How to Set Goals: Part 1
Updated: Mar 27
As January progresses, more and more people give up on the ambitious goals they set for the new year and revert back to their old ways. By the end of January, only 25% of people who set goals stuck to them, according to Forbes. The remaining 75% will have likely told themselves that they have failed, and wait till the dawn of the following new year to start the same cycle.
It’s not productive or healthy to believe we must wait for the perfect opportunity to try something new and transform our lives for the better. This thinking is the biggest obstacle in your path to upgrading your life.
Are you ready to break out of this mindset and finally cross off those items your bucket list? If so, keep reading.
Discovering a motive to change coupled with daily actions towards achieving the desired goal is what ultimately distinguishes go-getters from the average person. Here are my tips on taking your goal-setting skills to the next level:
1. Imagine the type of person that you want to become.
Do you want to run a successful company?

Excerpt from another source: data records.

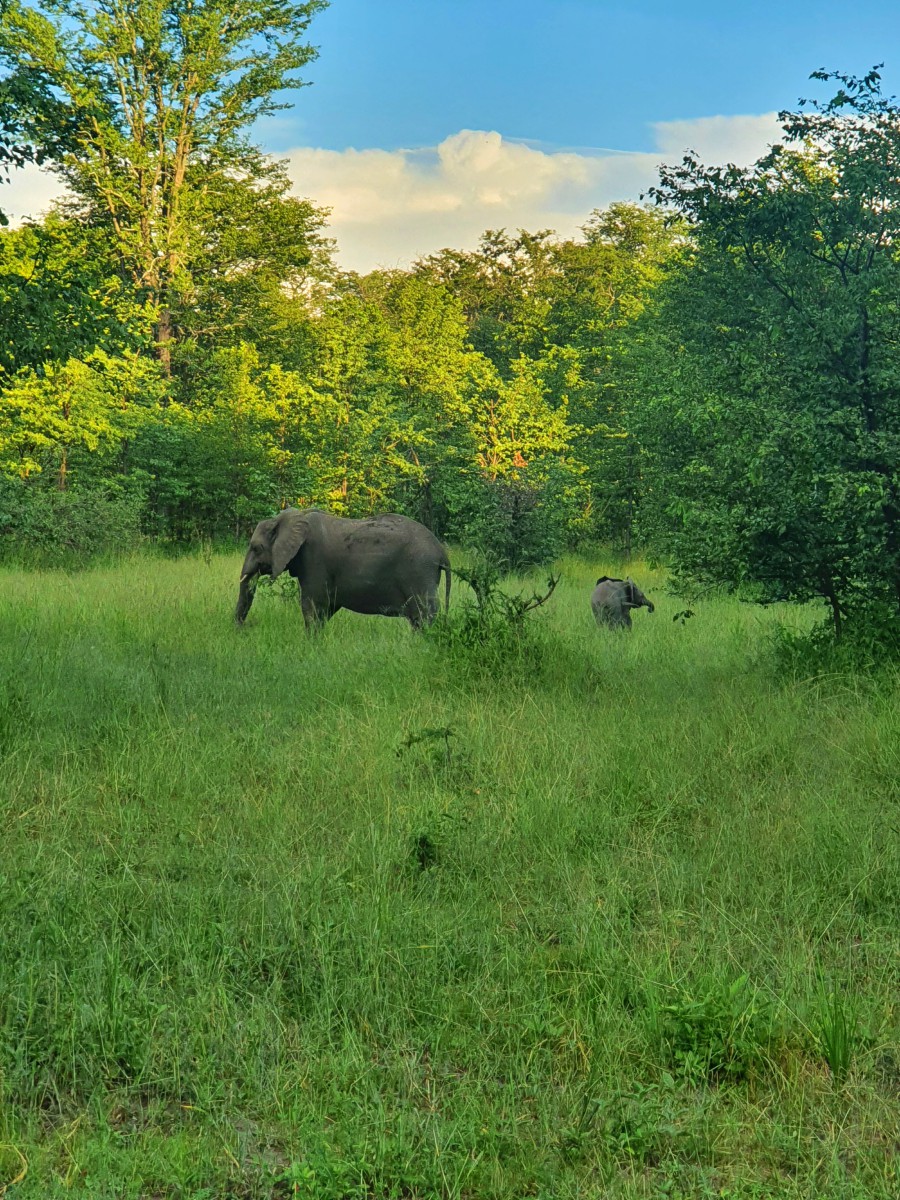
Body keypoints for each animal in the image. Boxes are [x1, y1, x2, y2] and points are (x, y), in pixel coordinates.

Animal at [234, 508, 451, 633]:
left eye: (256, 548)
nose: (244, 628)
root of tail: (441, 551)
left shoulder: (314, 559)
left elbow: (311, 604)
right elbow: (327, 606)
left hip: (420, 571)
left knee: (424, 615)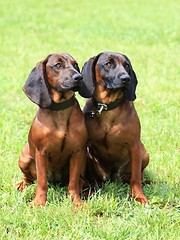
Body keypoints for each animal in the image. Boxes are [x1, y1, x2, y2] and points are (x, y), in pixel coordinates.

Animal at [17, 53, 87, 206]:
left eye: (75, 64)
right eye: (58, 65)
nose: (79, 77)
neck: (60, 109)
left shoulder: (77, 152)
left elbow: (73, 183)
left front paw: (76, 202)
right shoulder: (41, 153)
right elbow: (42, 182)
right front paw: (39, 202)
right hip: (24, 158)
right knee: (29, 178)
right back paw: (22, 185)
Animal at [79, 52, 150, 202]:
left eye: (127, 65)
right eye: (108, 64)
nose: (126, 78)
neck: (107, 107)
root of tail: (113, 176)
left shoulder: (134, 146)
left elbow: (136, 177)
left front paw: (139, 196)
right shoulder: (84, 146)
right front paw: (86, 192)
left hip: (144, 153)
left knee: (138, 175)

Travel the world? Obtain a Ph.D.? Learn a new language? Whatever it may be, put it on a list (and feel free to get creative) to get a better idea of the types of goals that you should set.
2. Think about your motivation behind making your goals.
You are more likely to stick to a goal if you have a solid reason behind your objective. For example, you may want to learn Chinese if you want to conduct business in China in the future. However, if your motivation to doing something is solely based on impressing someone or being able to add it on your college application or job resume, you will likely have a harder time adhering to your plan.
3. Develop specific steps on how you can achieve your goal.
Sticking with the example of learning a new language, this may be downloading Duolingo on your phone, taking an online class, participating in a language exchange, or traveling to a country where the language is commonly spoken. Put these steps on a list and arrange them in chronological order.
4. Evaluate how much time you have every day to work on your goal and make a plan accordingly.
You may opt to take an online course if you have an hour to spare, however Duolingo may be a better option if you can only squeeze in five to ten minutes into your schedule. Make sure you actually add these activities to your calendar; the last thing you want is to create an excellent plan only to forget about it or not follow up on it later.
5. Plan out short-term and long-term rewards when you complete your daily goals.
If you have consistently completed your daily share of Duolingo for 4 weeks, reward yourself by eating out at a restaurant where the language is spoken (bonus points if you practice ordering in that language!). A long term goal could be taking a vacation to a country where the language is spoken once you become fluent.
Today (yes, today) is the perfect opportunity to change your life for the better. If there is something that you have always wanted to do, why wait? Make your life yours.